▶ DIRECTIONS:
Every line containing "Кириллица" should be copied out. Go through the entries and find them.

▶ MATERIALS PROVIDED:
═══
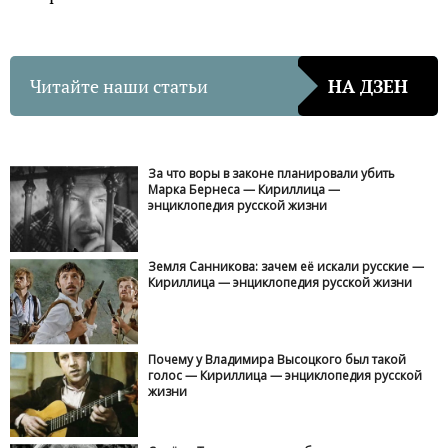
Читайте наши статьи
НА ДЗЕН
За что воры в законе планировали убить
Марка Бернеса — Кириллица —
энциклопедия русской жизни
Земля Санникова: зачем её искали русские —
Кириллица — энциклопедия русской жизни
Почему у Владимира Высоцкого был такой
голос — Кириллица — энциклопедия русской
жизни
═══
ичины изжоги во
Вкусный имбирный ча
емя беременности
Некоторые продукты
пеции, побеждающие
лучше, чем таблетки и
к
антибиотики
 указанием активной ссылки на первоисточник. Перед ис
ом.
═══
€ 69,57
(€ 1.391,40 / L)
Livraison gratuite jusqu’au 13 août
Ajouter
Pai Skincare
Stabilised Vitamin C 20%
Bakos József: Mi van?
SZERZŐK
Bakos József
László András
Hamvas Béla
═══
▶ ANSWER TO THE PROBLEM:
Марка Бернеса — Кириллица —
Кириллица — энциклопедия русской жизни
голос — Кириллица — энциклопедия русской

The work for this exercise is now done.